[Records]
■ ■ ■ ■ ■ ■ ■
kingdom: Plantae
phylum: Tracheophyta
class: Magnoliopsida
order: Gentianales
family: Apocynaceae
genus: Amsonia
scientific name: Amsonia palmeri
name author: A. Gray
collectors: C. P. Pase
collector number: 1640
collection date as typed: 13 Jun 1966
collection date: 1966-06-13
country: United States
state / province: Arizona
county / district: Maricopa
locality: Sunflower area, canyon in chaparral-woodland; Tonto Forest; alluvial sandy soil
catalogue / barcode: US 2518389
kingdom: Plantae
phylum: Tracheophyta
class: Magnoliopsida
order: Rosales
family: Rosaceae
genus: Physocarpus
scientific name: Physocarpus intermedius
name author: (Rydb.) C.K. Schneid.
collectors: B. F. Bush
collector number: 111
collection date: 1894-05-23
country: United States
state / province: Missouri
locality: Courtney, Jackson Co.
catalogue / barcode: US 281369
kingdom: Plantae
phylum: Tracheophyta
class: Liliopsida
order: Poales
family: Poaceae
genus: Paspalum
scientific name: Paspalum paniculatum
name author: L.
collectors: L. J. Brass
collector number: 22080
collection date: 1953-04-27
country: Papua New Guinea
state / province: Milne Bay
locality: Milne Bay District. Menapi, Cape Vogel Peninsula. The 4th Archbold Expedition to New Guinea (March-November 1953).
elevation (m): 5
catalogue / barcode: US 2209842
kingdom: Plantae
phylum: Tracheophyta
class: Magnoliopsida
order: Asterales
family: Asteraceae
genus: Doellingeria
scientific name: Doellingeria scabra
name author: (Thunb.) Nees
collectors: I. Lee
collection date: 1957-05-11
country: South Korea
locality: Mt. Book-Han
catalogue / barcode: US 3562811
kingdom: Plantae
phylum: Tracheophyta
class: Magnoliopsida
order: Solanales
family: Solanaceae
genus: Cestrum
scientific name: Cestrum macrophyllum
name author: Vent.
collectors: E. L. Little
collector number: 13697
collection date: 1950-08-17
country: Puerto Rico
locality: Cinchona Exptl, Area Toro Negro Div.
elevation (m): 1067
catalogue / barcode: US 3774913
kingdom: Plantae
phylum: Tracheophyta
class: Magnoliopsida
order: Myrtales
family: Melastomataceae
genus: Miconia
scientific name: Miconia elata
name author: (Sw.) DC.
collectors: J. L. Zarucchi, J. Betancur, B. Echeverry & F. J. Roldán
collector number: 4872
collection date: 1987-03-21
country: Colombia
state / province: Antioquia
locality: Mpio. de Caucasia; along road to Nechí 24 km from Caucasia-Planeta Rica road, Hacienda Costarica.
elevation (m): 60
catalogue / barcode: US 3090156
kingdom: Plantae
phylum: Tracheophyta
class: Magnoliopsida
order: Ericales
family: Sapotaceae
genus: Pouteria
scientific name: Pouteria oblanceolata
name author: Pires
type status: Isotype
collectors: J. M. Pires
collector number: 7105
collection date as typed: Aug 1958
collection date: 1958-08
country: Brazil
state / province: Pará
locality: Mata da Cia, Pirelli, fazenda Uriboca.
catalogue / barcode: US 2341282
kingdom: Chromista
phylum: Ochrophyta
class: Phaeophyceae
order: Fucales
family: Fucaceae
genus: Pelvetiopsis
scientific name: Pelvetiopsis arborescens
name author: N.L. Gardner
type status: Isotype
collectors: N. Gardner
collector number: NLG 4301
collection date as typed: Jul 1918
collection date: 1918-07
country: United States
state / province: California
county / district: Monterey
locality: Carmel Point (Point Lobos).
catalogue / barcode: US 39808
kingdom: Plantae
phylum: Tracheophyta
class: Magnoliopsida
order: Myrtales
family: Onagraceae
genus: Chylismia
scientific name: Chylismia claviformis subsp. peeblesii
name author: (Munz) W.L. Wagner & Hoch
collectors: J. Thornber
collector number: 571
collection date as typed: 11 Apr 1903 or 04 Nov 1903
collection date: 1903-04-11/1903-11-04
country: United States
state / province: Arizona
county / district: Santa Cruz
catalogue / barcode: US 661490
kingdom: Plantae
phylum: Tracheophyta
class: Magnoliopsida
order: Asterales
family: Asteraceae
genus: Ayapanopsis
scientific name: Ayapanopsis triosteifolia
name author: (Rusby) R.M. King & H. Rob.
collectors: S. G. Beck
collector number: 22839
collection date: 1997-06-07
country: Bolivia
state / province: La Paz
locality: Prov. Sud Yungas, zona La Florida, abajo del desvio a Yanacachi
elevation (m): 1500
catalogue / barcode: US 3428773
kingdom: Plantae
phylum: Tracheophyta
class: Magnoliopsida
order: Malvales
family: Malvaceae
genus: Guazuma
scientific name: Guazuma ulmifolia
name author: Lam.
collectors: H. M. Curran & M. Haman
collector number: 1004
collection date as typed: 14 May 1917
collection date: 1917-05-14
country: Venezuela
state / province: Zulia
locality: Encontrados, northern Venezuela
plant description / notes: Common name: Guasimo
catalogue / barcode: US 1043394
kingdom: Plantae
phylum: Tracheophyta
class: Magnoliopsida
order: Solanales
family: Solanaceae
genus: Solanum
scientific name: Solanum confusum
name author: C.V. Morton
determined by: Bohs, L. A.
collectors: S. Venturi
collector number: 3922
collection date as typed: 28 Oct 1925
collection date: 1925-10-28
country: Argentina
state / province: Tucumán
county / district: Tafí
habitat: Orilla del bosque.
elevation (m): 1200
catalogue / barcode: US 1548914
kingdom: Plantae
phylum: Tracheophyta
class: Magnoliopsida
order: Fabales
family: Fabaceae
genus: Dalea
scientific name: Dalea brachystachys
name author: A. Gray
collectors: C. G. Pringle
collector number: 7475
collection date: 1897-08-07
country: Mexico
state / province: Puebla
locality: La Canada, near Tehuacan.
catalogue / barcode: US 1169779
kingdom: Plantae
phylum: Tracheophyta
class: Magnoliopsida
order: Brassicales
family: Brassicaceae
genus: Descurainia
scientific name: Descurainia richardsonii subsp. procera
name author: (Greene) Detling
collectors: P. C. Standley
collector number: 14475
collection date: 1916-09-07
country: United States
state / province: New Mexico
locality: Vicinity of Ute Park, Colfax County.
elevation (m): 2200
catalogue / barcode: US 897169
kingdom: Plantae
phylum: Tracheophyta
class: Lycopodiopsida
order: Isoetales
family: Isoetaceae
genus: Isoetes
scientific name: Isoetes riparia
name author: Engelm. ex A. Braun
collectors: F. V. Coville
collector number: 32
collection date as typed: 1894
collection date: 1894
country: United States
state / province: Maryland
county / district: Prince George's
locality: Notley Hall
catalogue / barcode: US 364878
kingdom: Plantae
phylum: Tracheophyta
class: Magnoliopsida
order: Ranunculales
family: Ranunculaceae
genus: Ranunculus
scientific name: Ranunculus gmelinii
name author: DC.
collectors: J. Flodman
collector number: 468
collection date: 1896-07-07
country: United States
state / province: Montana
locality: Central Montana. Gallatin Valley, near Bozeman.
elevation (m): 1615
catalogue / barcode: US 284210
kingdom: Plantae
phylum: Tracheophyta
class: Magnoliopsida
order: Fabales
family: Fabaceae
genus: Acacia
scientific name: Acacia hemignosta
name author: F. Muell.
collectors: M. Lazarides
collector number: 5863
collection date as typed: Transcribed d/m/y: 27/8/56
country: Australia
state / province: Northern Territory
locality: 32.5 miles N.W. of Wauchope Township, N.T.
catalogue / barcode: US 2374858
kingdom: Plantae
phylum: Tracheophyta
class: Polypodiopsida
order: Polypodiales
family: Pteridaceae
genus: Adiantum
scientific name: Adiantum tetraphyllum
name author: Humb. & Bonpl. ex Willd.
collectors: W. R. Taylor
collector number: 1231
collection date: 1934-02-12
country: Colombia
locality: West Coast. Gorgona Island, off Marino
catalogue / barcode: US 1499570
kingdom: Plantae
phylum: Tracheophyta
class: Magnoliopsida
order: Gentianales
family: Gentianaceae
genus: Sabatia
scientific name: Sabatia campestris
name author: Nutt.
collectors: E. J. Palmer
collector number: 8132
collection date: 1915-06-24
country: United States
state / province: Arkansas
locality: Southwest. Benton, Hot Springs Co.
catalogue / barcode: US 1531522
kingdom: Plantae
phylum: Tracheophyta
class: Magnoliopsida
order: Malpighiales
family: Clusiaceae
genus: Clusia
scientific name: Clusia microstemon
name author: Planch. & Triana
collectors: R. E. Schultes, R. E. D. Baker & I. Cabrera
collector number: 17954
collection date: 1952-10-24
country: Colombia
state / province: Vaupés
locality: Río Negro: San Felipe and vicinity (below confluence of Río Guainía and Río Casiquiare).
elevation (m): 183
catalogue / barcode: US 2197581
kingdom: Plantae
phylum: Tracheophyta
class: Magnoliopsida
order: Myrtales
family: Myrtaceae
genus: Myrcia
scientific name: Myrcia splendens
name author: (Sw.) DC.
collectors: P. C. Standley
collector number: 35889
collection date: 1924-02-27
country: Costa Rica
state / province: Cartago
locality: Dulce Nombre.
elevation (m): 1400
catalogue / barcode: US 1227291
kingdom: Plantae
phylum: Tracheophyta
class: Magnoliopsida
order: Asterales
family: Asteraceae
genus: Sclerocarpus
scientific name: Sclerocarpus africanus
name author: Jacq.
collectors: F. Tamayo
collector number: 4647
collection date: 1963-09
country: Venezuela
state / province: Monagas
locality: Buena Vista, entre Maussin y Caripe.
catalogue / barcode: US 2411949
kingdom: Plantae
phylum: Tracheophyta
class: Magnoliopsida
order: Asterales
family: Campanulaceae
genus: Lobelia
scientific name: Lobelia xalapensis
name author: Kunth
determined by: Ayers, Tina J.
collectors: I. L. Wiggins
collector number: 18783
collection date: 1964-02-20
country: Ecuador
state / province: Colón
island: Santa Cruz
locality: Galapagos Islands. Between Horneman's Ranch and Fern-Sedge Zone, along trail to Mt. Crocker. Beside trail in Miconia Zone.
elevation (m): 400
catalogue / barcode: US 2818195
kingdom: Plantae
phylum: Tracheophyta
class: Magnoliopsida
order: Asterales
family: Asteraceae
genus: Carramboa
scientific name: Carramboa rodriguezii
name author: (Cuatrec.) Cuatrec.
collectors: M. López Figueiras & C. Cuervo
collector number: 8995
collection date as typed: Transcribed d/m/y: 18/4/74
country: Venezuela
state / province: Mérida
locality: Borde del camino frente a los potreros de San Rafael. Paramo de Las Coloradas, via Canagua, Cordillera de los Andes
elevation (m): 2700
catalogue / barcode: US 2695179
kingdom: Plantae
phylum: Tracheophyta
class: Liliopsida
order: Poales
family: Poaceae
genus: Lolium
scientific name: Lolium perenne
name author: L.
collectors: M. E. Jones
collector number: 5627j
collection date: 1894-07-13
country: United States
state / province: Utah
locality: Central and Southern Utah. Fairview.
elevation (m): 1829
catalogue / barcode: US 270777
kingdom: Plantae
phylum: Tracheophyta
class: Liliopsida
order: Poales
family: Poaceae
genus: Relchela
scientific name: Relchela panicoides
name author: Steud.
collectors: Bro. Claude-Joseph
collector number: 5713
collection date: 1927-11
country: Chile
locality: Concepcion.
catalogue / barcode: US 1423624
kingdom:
■ ■ ■ ■ ■ ■ ■
AIM OF THE TASK. Return the material above word for word, from its first line down to and including the line that contains "country: Puerto Rico".

WRITTEN ANSWER.
kingdom: Plantae
phylum: Tracheophyta
class: Magnoliopsida
order: Gentianales
family: Apocynaceae
genus: Amsonia
scientific name: Amsonia palmeri
name author: A. Gray
collectors: C. P. Pase
collector number: 1640
collection date as typed: 13 Jun 1966
collection date: 1966-06-13
country: United States
state / province: Arizona
county / district: Maricopa
locality: Sunflower area, canyon in chaparral-woodland; Tonto Forest; alluvial sandy soil
catalogue / barcode: US 2518389
kingdom: Plantae
phylum: Tracheophyta
class: Magnoliopsida
order: Rosales
family: Rosaceae
genus: Physocarpus
scientific name: Physocarpus intermedius
name author: (Rydb.) C.K. Schneid.
collectors: B. F. Bush
collector number: 111
collection date: 1894-05-23
country: United States
state / province: Missouri
locality: Courtney, Jackson Co.
catalogue / barcode: US 281369
kingdom: Plantae
phylum: Tracheophyta
class: Liliopsida
order: Poales
family: Poaceae
genus: Paspalum
scientific name: Paspalum paniculatum
name author: L.
collectors: L. J. Brass
collector number: 22080
collection date: 1953-04-27
country: Papua New Guinea
state / province: Milne Bay
locality: Milne Bay District. Menapi, Cape Vogel Peninsula. The 4th Archbold Expedition to New Guinea (March-November 1953).
elevation (m): 5
catalogue / barcode: US 2209842
kingdom: Plantae
phylum: Tracheophyta
class: Magnoliopsida
order: Asterales
family: Asteraceae
genus: Doellingeria
scientific name: Doellingeria scabra
name author: (Thunb.) Nees
collectors: I. Lee
collection date: 1957-05-11
country: South Korea
locality: Mt. Book-Han
catalogue / barcode: US 3562811
kingdom: Plantae
phylum: Tracheophyta
class: Magnoliopsida
order: Solanales
family: Solanaceae
genus: Cestrum
scientific name: Cestrum macrophyllum
name author: Vent.
collectors: E. L. Little
collector number: 13697
collection date: 1950-08-17
country: Puerto Rico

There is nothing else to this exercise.